In college, I took an introductory acting class with some teacher who was supposedly known for her coaching. For me, it fulfilled a General Ed requirement, didn’t start until the afternoon, and was near my dormitory – the holy trifecta of the class schedule. After the first class where we spent 90 minutes practicing breathing, I decided that acting was a load of bull and that I’d never make a career out of it. My decision was confirmed when the next class was spent pretending to be an animal. I pretended to be a cat; curled up and asleep in the corner. The class star pretended to be a whale. Acting, clearly, wasn’t for me. I much prefer to be my authentic self than try to play a role of somebody else.

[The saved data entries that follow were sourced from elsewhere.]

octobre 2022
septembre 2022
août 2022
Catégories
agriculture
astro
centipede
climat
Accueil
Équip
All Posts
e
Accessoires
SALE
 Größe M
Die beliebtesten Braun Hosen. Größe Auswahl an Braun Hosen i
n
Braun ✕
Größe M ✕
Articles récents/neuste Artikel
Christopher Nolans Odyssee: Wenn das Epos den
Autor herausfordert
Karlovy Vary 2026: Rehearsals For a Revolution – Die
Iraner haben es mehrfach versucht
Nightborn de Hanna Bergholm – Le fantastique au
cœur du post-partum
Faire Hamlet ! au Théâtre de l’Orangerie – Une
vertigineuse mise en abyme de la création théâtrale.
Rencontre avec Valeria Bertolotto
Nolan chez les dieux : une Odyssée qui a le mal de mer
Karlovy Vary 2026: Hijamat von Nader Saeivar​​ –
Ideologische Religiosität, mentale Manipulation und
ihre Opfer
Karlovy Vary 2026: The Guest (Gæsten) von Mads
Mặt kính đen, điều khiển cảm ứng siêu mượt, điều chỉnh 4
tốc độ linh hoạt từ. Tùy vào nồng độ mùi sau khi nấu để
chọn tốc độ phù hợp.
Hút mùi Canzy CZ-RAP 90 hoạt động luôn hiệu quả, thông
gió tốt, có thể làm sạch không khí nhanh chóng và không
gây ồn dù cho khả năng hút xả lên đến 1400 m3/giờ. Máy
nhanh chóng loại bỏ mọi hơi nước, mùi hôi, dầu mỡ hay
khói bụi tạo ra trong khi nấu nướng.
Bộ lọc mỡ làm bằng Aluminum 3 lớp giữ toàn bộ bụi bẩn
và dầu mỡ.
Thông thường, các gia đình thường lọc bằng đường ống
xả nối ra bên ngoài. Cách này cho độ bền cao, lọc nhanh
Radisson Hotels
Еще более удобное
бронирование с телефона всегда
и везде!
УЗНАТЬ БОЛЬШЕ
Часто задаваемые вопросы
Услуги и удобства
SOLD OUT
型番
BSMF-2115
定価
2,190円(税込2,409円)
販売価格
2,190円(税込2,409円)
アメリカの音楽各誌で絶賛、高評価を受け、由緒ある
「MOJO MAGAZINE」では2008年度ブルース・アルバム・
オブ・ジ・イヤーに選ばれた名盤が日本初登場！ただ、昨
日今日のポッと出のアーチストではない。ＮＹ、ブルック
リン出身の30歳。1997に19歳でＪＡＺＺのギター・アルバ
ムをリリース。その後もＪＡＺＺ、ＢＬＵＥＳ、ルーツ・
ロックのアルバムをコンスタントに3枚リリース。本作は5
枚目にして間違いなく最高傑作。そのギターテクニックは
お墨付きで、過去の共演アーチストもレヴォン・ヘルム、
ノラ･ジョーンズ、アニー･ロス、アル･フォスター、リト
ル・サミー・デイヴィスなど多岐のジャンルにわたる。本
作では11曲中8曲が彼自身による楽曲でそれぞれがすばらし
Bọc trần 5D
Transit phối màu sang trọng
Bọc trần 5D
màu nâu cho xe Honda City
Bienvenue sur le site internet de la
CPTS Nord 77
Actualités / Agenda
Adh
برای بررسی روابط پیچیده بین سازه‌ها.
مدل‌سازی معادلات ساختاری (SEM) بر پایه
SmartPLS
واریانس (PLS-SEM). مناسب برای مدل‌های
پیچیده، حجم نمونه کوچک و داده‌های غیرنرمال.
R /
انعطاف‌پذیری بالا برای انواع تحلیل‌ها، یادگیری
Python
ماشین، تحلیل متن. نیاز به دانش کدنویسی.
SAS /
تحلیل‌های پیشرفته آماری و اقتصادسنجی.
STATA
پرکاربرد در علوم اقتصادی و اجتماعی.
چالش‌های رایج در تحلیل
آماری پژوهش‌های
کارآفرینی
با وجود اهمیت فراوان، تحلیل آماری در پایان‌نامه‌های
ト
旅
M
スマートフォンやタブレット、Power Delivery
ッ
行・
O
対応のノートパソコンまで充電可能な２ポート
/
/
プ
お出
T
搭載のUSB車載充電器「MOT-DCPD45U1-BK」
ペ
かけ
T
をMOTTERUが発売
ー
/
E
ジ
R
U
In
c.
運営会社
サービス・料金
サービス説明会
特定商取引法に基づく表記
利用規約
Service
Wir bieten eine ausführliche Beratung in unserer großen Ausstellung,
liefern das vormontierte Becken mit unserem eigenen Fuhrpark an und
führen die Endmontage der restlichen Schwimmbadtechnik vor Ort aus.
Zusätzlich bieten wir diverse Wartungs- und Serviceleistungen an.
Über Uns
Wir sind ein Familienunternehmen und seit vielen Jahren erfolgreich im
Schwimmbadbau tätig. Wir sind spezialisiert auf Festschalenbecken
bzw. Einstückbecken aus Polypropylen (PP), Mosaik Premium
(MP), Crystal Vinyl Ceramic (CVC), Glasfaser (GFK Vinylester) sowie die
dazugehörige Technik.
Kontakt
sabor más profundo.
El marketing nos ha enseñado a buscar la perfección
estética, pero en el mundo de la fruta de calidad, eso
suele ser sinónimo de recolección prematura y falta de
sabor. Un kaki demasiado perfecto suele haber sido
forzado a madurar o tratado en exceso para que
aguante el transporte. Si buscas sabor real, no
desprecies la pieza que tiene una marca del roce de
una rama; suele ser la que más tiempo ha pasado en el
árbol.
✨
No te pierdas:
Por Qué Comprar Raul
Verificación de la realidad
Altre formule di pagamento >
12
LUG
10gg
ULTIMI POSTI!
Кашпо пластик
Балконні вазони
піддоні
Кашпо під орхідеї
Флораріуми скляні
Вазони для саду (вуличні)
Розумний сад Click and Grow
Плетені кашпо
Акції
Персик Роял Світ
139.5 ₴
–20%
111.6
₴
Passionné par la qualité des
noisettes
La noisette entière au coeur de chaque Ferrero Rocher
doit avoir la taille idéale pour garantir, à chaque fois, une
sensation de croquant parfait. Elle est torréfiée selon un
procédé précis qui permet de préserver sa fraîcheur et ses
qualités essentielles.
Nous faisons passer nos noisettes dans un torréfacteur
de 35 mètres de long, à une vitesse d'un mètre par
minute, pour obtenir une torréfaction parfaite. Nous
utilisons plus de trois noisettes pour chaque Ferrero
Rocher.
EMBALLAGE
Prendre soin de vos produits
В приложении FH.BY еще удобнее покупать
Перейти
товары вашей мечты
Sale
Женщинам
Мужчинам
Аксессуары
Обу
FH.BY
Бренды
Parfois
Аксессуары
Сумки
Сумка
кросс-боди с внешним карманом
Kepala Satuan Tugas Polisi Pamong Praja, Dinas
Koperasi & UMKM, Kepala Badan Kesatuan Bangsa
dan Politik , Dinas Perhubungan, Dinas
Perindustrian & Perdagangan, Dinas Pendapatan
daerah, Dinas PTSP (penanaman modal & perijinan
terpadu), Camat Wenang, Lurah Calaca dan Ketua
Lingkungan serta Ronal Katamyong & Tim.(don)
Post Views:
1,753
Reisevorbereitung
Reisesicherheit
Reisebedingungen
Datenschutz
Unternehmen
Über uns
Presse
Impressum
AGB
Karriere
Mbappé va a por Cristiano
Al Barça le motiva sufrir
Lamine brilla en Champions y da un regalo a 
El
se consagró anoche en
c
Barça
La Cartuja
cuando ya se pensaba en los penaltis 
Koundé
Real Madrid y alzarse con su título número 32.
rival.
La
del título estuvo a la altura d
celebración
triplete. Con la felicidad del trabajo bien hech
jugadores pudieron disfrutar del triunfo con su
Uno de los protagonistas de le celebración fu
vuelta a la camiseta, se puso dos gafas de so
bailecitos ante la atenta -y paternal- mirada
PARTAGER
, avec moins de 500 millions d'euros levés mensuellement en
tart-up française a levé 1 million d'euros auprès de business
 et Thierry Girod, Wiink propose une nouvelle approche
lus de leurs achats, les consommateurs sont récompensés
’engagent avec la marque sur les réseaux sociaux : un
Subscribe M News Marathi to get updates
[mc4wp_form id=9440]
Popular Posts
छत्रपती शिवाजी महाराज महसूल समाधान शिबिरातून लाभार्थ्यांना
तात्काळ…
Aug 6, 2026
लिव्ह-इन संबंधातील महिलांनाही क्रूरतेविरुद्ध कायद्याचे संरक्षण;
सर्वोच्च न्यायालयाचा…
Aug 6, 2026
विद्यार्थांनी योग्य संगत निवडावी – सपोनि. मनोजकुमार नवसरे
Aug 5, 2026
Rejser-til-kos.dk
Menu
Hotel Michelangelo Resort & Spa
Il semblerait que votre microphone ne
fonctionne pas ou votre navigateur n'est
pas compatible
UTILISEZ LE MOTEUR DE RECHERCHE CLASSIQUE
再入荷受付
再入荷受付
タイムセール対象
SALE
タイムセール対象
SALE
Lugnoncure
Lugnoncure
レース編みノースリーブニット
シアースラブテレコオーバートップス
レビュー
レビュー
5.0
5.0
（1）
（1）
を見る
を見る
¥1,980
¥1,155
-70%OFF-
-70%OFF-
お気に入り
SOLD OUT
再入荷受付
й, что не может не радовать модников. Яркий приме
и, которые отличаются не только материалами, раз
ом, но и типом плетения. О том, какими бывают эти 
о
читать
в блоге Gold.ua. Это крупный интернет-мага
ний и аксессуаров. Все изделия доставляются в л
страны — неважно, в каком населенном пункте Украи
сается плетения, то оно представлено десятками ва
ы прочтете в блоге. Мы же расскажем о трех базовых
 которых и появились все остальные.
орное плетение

When I first heard of Listen to Your Mother coming to San Francisco, I immediately knew that I wanted to be a part of it. Real people reciting their original writing? That’s authenticity. That’s courage. That’s me.
Driving to the audition in Fort Mason on a Saturday morning without kids in tow was almost as good as getting to read the Sunday paper without any interruptions – something I haven’t done in the nearly 8 years I’ve been a mother. Traffic driving up 280 into San Francisco was light. I was just me, my thoughts, and NPR. I thought I would be nervous. I thought I would have anxiety.
The only thing that was anxiety ridden was finding a parking spot in a tiny lot.
Reading out loud my piece on motherhood was like second nature. Perhaps it was because it was my own experience. Perhaps those public speaking courses when I first entered the corporate world helped. Perhaps it was because it was my time. Perhaps it was because I wasn’t asked to role play as a pet.
Waiting the two weeks to hear the whether or not I made it into the cast wasn’t as nerve wracking as I thought it would be. I knew that I had read well. I knew that I had shared a part of me. I wasn’t afraid of winning or losing. I had tried my best, told my story, and that was all that mattered.
I’m thrilled to say that I am a member of the cast. Listen to Your Mother will play one night only on Thursday, May 10 at the Cowell Theater at Fort Mason Center.